I can tell you that as of three hours ago, things were cool with my mother in law five minutes away and if there was anything thing up with the folks back home I’d be getting calls right away. Last saw the folks the weekend before last.

@IanJ:

Yeah, I keep threatening to go to grad school and get a master’s degree in sociology (or film studies) which makes Mr. OA freak out.

Sorry about your accident. I’ve always had mega-respect for the SEA-town bicyclists–especially those bike messengers who have no fear of death–given the todos locos drivers, hellacious weather and steep hills.

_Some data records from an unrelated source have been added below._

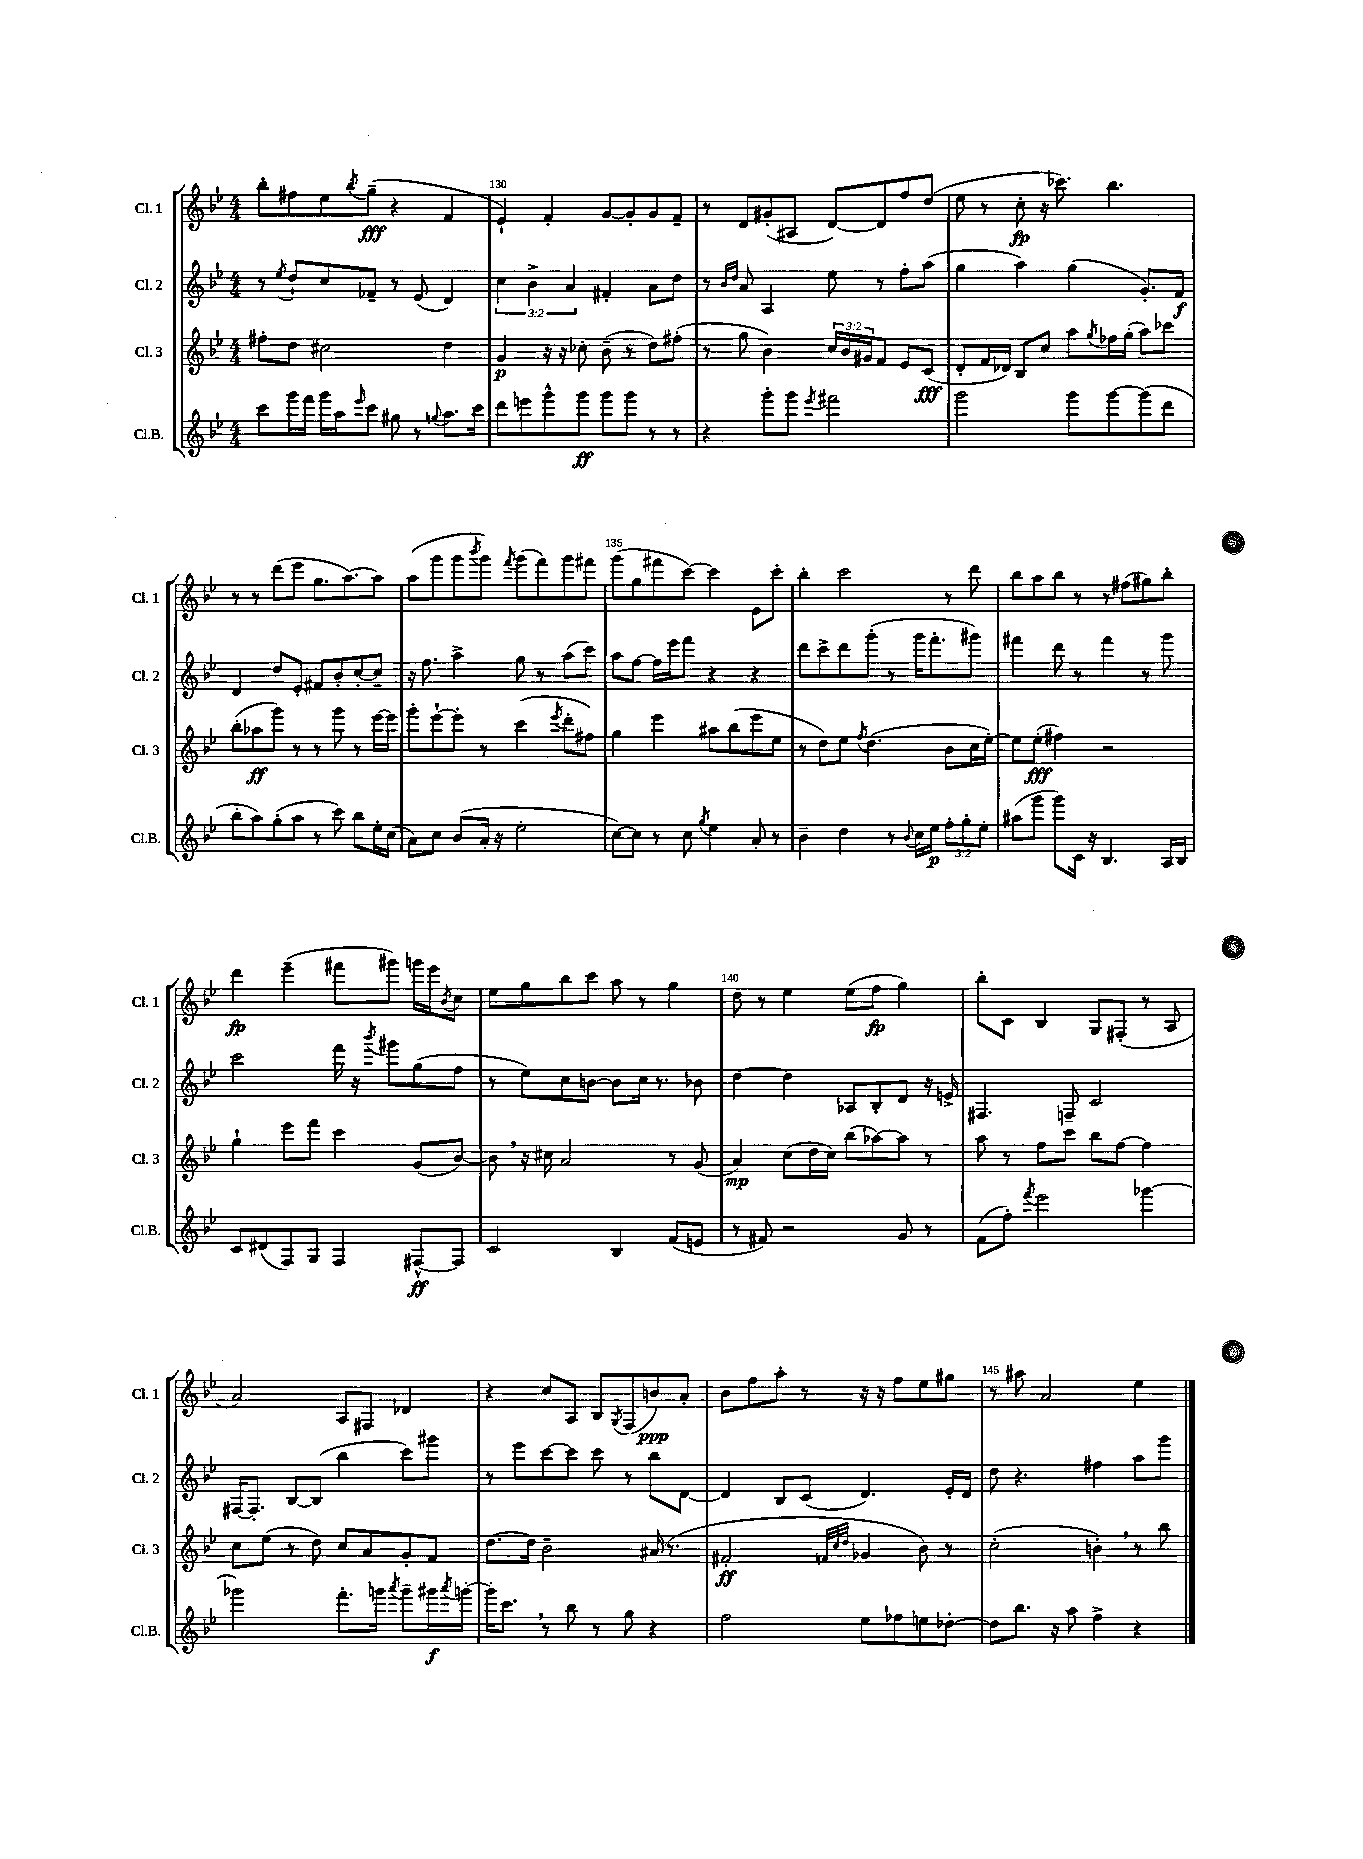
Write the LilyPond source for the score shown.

<<
\new StaffGroup <<
\new Staff = "s0" \with { instrumentName = "Cl. 1" shortInstrumentName = "Cl. 1" } {
    \clef treble \key bes \major \numericTimeSignature \time 4/4
    bes''8-. fis''8 ees''8 \acciaccatura { bes''8 } g''8--\fff( r4 f'4 |
    ees'4-!) f'4-. g'8~ g'8-. g'8 f'8-- |
    r8 d'8 gis'8-.( ais8 d'8~) d'8 f''8 d''8( |
    ees''8 r8 c''8-.\fp r16 ces'''8.) bes''4. |
    r8 r8 d'''8( ees'''8 g''8. a''8.~) a''8 |
    a''8( g'''8 g'''8 \acciaccatura { bes'''8 } g'''8) \acciaccatura { f'''8 } g'''8( f'''8) g'''8 fis'''8 |
    g'''8( g''8 fis'''8 c'''8~) c'''4 ees'8 c'''8-. |
    bes''4-. c'''2 r8 d'''8 |
    bes''8 a''8 bes''8 r8 r8 fis''8( gis''8) bes''8-. |
    d'''4\fp ees'''4--( fis'''8 gis'''8) g'''16 ees'''16 \acciaccatura { bes'8 } c''8 |
    ees''8 g''8 bes''8 c'''8 a''8 r8 g''4 |
    d''8 r8 ees''4 ees''8( f''8\fp g''4) |
    bes''8-. c'8 bes4 g8 fis8-.( r8 a8 |
    a'2) a8 fis8 des'4 |
    r4 c''8 a8 bes8 \acciaccatura { g8 } f8( b'8\ppp) a'8-. |
    bes'8 f''8 a''8-. r8 r16 r16 f''8 ees''8 gis''8 |
    r8 ais''8 a'2 ees''4 \bar "|." |
}
\new Staff = "s1" \with { instrumentName = "Cl. 2" shortInstrumentName = "Cl. 2" } {
    \clef treble \key bes \major \numericTimeSignature \time 4/4 \override Staff.TupletNumber.text = #tuplet-number::calc-fraction-text
    r8 \acciaccatura { ees''8 } d''8-! c''8 fes'8-- r8 ees'8( d'4) |
    \tuplet 3/2 { c''4 bes'4-> a'4 } fis'4-. a'8 d''8 |
    r8 \grace { bes'16 d''16 } a'8 a4 ees''8 r8 f''8-. a''8( |
    g''4 a''4) g''4( g'8.-.) f'16\f |
    d'4 d''8 ees'8-. fis'8 bes'8-. c''8~-. c''8-- |
    r16 f''8. a''4-> g''8 r8 a''8( c'''8) |
    a''8 f''8~ f''16 ees'''16 f'''8 r4 r4 |
    d'''8 c'''8-> d'''8 g'''8-.( r8 g'''16 f'''8.-. gis'''8) |
    fis'''4 d'''8 r8 fis'''4 r8 g'''8 |
    c'''2 f'''16 r16 \acciaccatura { bes'''8 } gis'''8 g''8( f''8 |
    r8 ees''8) c''8 b'8~ b'8 c''16 r8. bes'8 |
    d''4~ d''4 aes8 bes8-. d'8 r16 e'16-> |
    fis4. f8-- c'2 |
    fis16~ fis8.-. bes8~ bes8( bes''4 c'''8) gis'''8 |
    r8 ees'''8 c'''8~ c'''8 c'''8 r8 bes''8 d'8~ |
    d'4 bes8 c'8( d'4.) ees'16-. d'16 |
    d''8 r4. fis''4 a''8 g'''8 \bar "|." |
}
\new Staff = "s2" \with { instrumentName = "Cl. 3" shortInstrumentName = "Cl. 3" } {
    \clef treble \key bes \major \numericTimeSignature \time 4/4 \override Staff.TupletNumber.text = #tuplet-number::calc-fraction-text
    fis''8-. d''8 cis''2 d''4 |
    g'4\p r16 r16 ces''8-. bes'8--( r8 d''8) fis''8-.( |
    r8 g''8 bes'4) \tuplet 3/2 { c''16 bes'16 gis'16 } f'8 ees'8 c'8\fff( |
    d'8-. f'16 des'16) bes8 c''8 a''8 \acciaccatura { g''8 } fes''16 g''16-.( a''8) ces'''8 |
    bes''8-.( aes''8\ff g'''8) r8 r8 g'''8 r8 ees'''16~ ees'''16 |
    g'''8-. ees'''8~-! ees'''8-. r8 c'''4( \acciaccatura { ees'''8 } d'''8-. fis''8) |
    g''4 ees'''4 ais''8 bes''8( ees'''8 ees''8 |
    r8 d''8) ees''8 \acciaccatura { f''8 } d''4.( bes'8 c''16 ees''16~-.) |
    ees''8 ees''8-.\fff( fis''4) r2 |
    g''4-! ees'''8 f'''8 c'''4 g'8( bes'8~) |
    bes'8 \breathe r16 cis''16 a'2 r8 g'8( |
    a'4\mp) c''8( d''16 c''16) bes''8( aes''8~) aes''8 r8 |
    a''8 r8 f''8 c'''8 bes''8 f''8~ f''4 |
    c''8 ees''8( r8 d''8) c''8 a'8 g'8-. f'8 |
    d''8.~ d''16 bes'2-- ais'16( r8. |
    fis'2-.\ff \grace { f'32 c''32 d''32 } ges'4 bes'8) r8 |
    c''2-.( b'4-.) \breathe r8 bes''8 \bar "|." |
}
\new Staff = "s3" \with { instrumentName = "Cl.B." shortInstrumentName = "Cl.B." } {
    \clef treble \key bes \major \numericTimeSignature \time 4/4 \override Staff.TupletNumber.text = #tuplet-number::calc-fraction-text
    c'''8 g'''16 f'''16 g'''16 a''16 \grace { ees'''16 } c'''8 gis''8 r8 \appoggiatura { g''8 } a''8. c'''16 |
    d'''8 e'''8 g'''8-^ g'''8\ff g'''8 g'''8 r8 r8 |
    r4 g'''8-. g'''8 \acciaccatura { ees'''8 } fis'''2 |
    g'''2 g'''8 g'''8~ g'''8( d'''8 |
    bes''8-. a''8) g''8-.( a''8 r8 c'''8) bes''8 ees''16-. c''16( |
    a'8) c''8 bes'8( a'16-. r16 ees''2-. |
    c''8~) c''8 r8 c''8 \acciaccatura { g''8 } ees''4 a'8-. r8 |
    bes'4-- d''4 r8 \appoggiatura { bes'8 } c''16 ees''16\p \tuplet 3/2 { f''8-. g''8-. ees''8-. } |
    ais''8( g'''8 g'''8) c'16 r16 bes4. a16 bes16 |
    c'8 dis'8( f8) g8 f4 fis8~-^\ff fis8 |
    c'2 bes4 f'8( e'8 |
    r8 fis'8) r2 g'8 r8 |
    f'8( f''8-.) \acciaccatura { f'''8 } ees'''2 ges'''4~ |
    ges'''2 f'''8.-. g'''16 \acciaccatura { a'''8 } g'''8-- gis'''16\f \acciaccatura { a'''8 } g'''16~-. |
    g'''16-. c'''8. \breathe r8 bes''8 r8 g''8 r4 |
    f''2 ees''8 fes''8 e''8 des''8~-. |
    des''8 bes''8. r16 a''8 f''4-> r4 \bar "|." |
}
>>
>>
\layout { \context { \Score currentBarNumber = #129 \override BarNumber.break-visibility = ##(#f #t #t) barNumberVisibility = #(every-nth-bar-number-visible 5) } }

I hope you feel better soon.

I was at a community meeting tonight about a poisonous transportation project that an arrogant state agency is trying to jam down the throats of an already heavily-polluted working class community near the L.A. ports. I’m still too angry to write about the details.

New u2 single from u2.com, “Get On Your Boots”.

http://goyb.u2.com/

Yo, SanFranLefty: You do realize my “ELITIST” tag on your comment was all in good snark, right?

@SanFranLefty: Thanks. I may have told this story before. Old buddy had, surprise, his taxes mispaid or unpaid by the mortgage servicing company used by BoA. As someone who has been consulting with the banking industry since like 1983, he knew what went sideways and how to interrogate the process anomaly, parse it, resolve it and clean up any systemic issues. Lady on the other end of the phone just broke into tears as he was going through the list. Her life was living hell. People’s lives being thrown into complete chaos and more than half the time she was powerless to fix the problem. @redmanlaw: Oh, gosh, if only it were self aware. It might stop all the fuck-ups. Or decide, like the movie, the species is irredeemable.

SanFranLefty: Sorry. Before my first cup of coffee, I get a little twitchy when I read stuff on the internets and start to over– WHAT THE HELL IS THAT??

(incoming e-mail alert, quivering, breathing again after realizing it is yet another continuing legal education spam e-mail)

Anyway — I knew you knew it was snark. My suggestion that you took it seriously may have offended you, and if you were offended, I etc. etc.

@Dodgerblue: No environmental justice provisions to call upon?

@ManchuCandidate:
@FlyingChainSaw:

That particular neighbor seems to be an anomaly in my small town setting. Most of our neighbors have lived in their homes for 20-30 years, and one guy is 83 and still climbs up on his roof to repair loose shingles despite the fact that he fell off a few years ago and shattered his clavicle. I’ve got one neighbor who is That Guy who loves to mow and snowblow, so we never have a problem clearing our driveway or worrying about the grass if we go away in the summer. We’ve got cat sitters and fish feeders and folks that look after our mail, and most importantly: there isn’t a single private security system in the area and there are no break-ins.

Oh, also one of my neighbors is a former wide receiver for the Browns, which is hilarious if you realize how ridiculously partisan all the rest of us are for the Steelers.

@FlyingChainSaw: You are saying that we now live in the movie “Brazil?”

@nabisco: Let’s see – dog sitter for the neighbor/martini buddy/fellow liberal across the street, walk shoveler in cooperation with Mr. Garcia down the street, go to house for people who need a quick $20 until payday, hydration HQ for skater kids in the summer, loaner of cups of sugar, flour or bottle of wine, ride to movies for kids . . .

@Promnight: Worse. Much worse. You have to manage the chaos and there is no alternative cable guy to pay off.